> Assigned task
When you reach the line containing "Range Driver", begin copying exactly, and keep going through the last line of the records below, copying nothing before it.

────────

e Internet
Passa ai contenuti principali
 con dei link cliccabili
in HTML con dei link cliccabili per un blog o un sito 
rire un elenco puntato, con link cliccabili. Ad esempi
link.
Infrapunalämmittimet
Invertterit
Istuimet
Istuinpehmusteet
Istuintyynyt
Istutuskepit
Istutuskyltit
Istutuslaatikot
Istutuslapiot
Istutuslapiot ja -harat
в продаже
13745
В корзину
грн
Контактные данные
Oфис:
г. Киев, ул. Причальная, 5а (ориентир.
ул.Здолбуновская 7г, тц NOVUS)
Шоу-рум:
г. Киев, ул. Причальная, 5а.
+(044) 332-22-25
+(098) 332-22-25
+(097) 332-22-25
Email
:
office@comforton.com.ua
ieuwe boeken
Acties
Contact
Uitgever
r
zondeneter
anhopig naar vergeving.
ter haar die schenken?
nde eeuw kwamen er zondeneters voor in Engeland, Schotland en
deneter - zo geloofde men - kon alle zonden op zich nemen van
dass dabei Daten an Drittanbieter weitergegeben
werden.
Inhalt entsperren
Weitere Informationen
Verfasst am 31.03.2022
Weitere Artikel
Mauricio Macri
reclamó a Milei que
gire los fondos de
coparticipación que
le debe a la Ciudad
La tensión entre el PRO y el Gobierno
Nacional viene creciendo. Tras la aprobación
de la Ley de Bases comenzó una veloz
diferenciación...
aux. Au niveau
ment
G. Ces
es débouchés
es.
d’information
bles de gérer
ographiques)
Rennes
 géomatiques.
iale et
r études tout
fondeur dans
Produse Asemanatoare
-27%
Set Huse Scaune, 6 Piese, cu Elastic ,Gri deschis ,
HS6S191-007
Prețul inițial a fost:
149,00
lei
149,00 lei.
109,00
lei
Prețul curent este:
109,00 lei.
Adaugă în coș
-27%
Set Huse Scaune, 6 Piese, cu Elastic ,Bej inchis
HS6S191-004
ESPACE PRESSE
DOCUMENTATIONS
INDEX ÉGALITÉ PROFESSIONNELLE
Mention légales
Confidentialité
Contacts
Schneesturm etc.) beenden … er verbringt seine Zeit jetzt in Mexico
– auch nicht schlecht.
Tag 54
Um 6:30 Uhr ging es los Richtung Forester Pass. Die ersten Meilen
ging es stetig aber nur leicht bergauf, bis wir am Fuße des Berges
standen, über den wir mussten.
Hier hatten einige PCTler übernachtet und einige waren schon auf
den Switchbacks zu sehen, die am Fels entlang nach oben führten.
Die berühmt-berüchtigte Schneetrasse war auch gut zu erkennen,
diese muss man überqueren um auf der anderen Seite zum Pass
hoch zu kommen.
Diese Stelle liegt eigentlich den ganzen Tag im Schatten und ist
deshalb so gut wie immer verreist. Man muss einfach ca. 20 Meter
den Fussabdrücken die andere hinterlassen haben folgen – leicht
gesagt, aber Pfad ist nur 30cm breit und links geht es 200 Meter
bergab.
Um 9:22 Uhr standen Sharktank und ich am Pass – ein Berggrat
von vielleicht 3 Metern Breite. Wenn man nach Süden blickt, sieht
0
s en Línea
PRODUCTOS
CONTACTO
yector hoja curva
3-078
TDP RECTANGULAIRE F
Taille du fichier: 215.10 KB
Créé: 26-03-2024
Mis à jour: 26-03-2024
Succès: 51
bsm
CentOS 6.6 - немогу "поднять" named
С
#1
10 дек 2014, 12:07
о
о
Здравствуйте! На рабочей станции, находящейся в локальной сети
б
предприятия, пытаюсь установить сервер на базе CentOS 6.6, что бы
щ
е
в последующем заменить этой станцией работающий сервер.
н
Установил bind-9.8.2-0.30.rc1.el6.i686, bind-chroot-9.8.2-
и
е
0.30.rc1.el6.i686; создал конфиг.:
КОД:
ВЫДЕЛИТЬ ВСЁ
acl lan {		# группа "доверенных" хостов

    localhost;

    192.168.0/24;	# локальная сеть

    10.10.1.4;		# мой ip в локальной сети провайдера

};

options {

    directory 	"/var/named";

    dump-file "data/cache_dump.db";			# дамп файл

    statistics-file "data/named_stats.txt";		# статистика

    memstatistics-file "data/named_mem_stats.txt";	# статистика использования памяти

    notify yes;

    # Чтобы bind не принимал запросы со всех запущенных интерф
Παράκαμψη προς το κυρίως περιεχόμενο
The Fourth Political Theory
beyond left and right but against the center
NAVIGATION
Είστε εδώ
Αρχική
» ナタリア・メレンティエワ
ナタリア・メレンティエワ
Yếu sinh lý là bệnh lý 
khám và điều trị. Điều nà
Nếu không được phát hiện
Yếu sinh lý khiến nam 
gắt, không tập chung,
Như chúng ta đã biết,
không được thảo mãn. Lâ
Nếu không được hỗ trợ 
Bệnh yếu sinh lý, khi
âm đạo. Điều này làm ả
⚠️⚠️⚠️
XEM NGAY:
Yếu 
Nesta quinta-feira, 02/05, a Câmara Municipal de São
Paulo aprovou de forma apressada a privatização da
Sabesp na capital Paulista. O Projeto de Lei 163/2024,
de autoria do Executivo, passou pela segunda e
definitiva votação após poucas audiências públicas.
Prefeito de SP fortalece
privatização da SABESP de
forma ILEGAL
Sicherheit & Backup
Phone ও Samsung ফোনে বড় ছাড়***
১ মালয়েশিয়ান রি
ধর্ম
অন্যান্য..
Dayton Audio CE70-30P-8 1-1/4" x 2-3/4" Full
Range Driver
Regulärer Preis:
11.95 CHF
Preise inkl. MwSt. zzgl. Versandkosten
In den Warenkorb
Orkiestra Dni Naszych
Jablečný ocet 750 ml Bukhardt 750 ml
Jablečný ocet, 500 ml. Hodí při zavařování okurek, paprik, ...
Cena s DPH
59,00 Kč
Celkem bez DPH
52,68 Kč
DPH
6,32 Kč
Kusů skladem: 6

────────

> Result of this exercise
Range Driver
Regulärer Preis:
11.95 CHF
Preise inkl. MwSt. zzgl. Versandkosten
In den Warenkorb
Orkiestra Dni Naszych
Jablečný ocet 750 ml Bukhardt 750 ml
Jablečný ocet, 500 ml. Hodí při zavařování okurek, paprik, ...
Cena s DPH
59,00 Kč
Celkem bez DPH
52,68 Kč
DPH
6,32 Kč
Kusů skladem: 6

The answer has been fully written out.